-- Request --
What is the count of lines below that include "Gain"? Reply with nothing else.

Modification records
'''

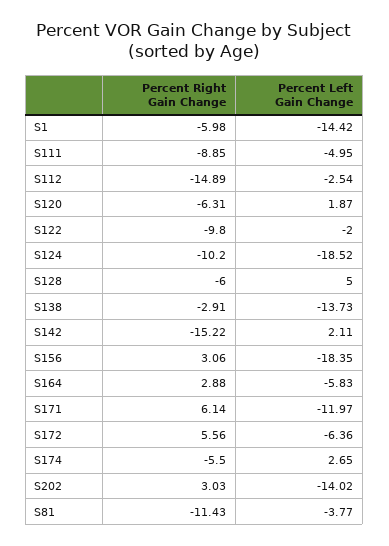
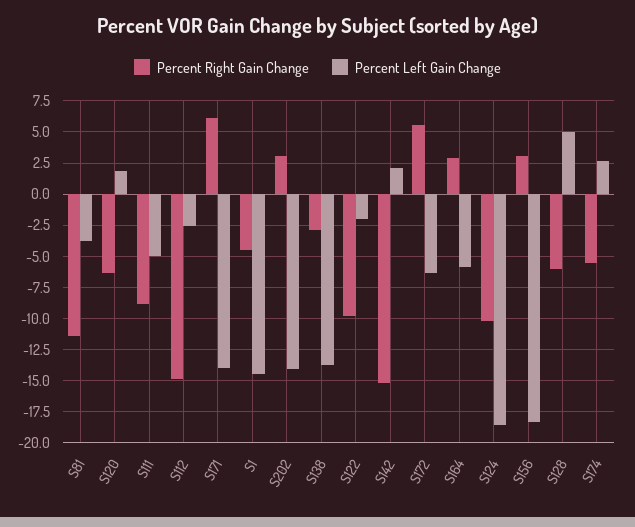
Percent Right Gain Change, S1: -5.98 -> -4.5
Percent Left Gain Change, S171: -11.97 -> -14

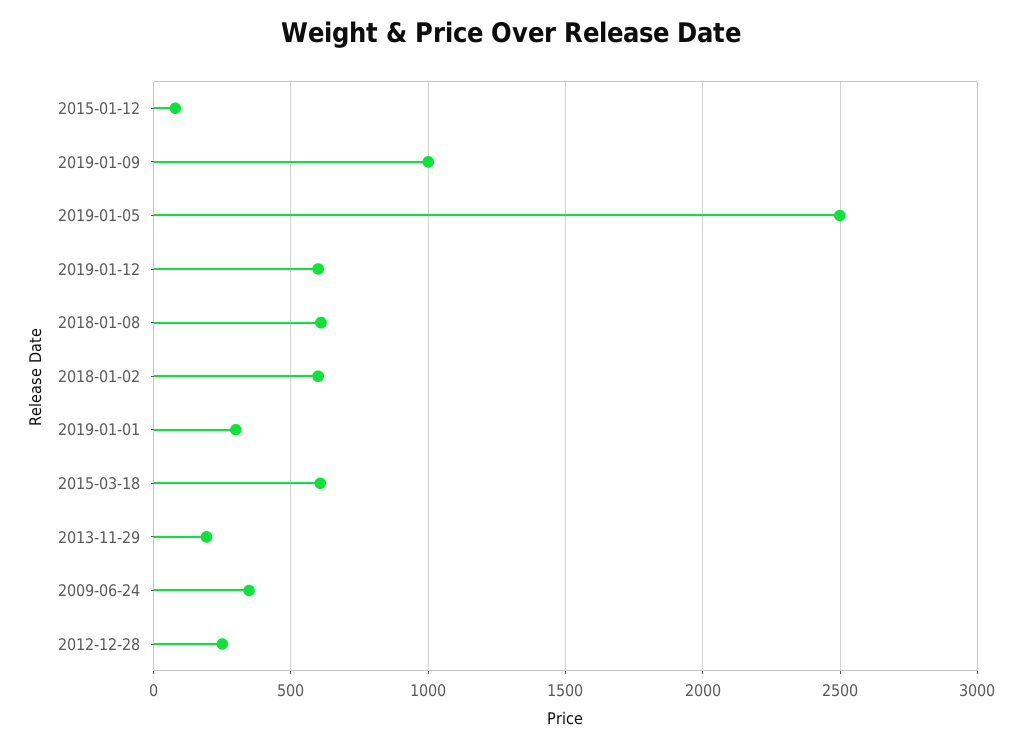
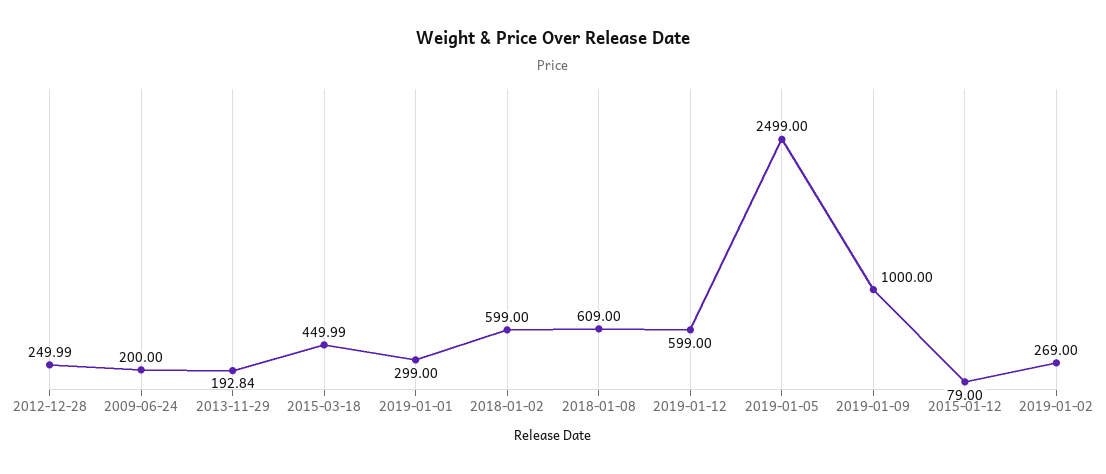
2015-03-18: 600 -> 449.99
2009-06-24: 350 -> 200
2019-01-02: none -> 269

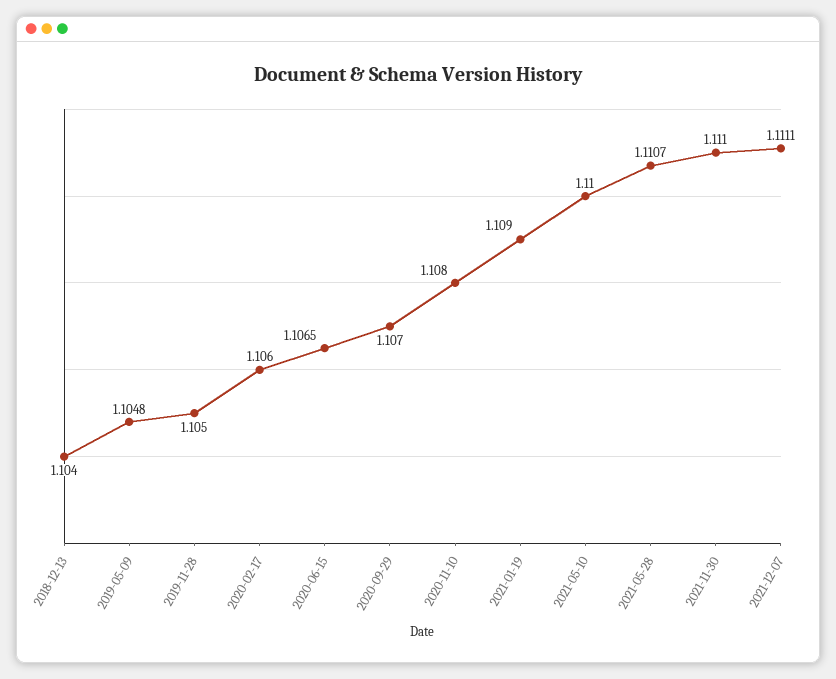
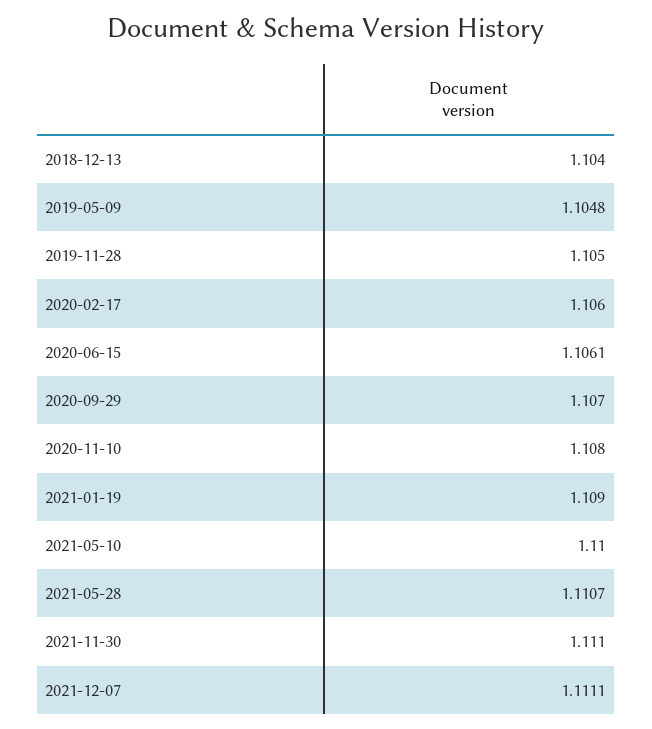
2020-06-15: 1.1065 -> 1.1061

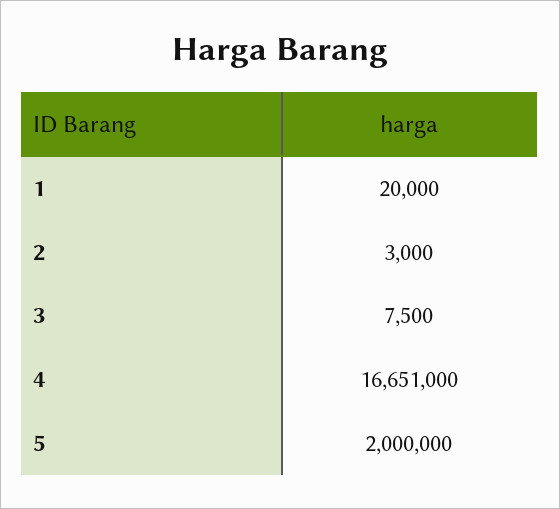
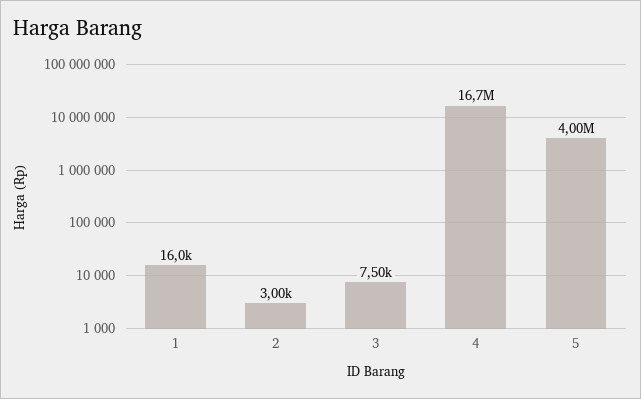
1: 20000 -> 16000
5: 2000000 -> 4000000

'''

-- Result of the task --
2